Abgesehen davon kann die Bepflanzung einer Terrasse u.U. auch das Gemeinschaftseigentum beeinträchtigen, bspw. hinsichtlich der Optik, eventuell auch der Substanz des Gebäudes. Auch insoweit kann ein einzelner Wohnungseigentümer Beseitigungs- und Unterlassungsansprüche beim Wohnungseigentumsgericht geltend machen; denn eine Beeinträchtigung des Gemeinschaftseigentums berührt immer auch das Sondereigentum (Niedenführ/Schulze, WEG, 5. Aufl., § 43 Rdnr. 21). Es können aber auch die Wohnungseigentümer durch Mehrheitsbeschluss nach § 15 II WEG festlegen, in welcher Weise die Bepflanzung von im Sondereigentum stehenden Terrassen vorgenommen werden darf (BayObLG, WuM 1994, 152).

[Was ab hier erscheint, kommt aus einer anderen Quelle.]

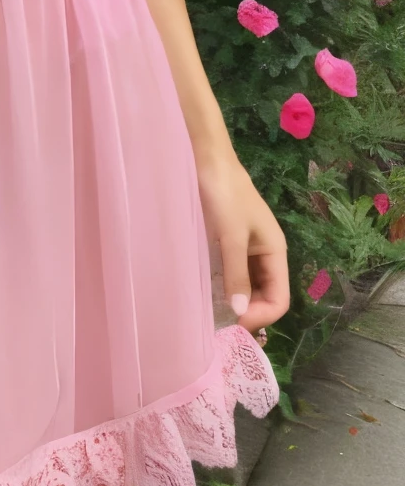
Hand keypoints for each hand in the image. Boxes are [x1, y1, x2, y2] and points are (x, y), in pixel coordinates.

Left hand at [196, 153, 290, 338]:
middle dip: (247, 312)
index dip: (260, 315)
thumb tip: (240, 313)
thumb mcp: (231, 236)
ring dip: (234, 302)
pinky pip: (232, 274)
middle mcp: (264, 255)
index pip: (279, 299)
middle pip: (264, 296)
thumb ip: (237, 273)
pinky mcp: (227, 243)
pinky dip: (223, 287)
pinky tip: (206, 293)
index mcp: (275, 252)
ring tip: (211, 313)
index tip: (233, 322)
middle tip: (219, 324)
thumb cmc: (225, 195)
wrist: (207, 160)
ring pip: (247, 287)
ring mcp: (246, 250)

Vorliegend fehlt es offenbar an einer einschlägigen Regelung, sei es in der Teilungserklärung oder durch Vereinbarung bzw. durch Beschluss (auf den Streitfall anzuwendende Gebrauchsregelung sind auch nicht in den mit der weiteren Beschwerde zitierten Wohnungseigentümerbeschlüssen aus 1980 und 1989 enthalten). Es kann auch nicht festgestellt werden, dass auf einen Antrag der Bet. zu 2 nach § 43 WEG, § 1004 BGB, wenn er denn gestellt worden wäre, eben dieselbe Maßnahme der Bet. zu 1 auferlegt worden wäre, die vorliegend von den Bet. zu 2 im Wege der Selbsthilfe getroffen worden ist. Eine Entscheidung auf Beseitigung einer Beeinträchtigung lautet regelmäßig auf Vornahme geeigneter Maßnahmen; die Wahl der Maßnahme obliegt dann dem Schuldner und ist vom Gläubiger erst in der Zwangsvollstreckung zu treffen (Palandt/Bassenge, BGB, 59. Aufl., § 1004 Rdnr. 26).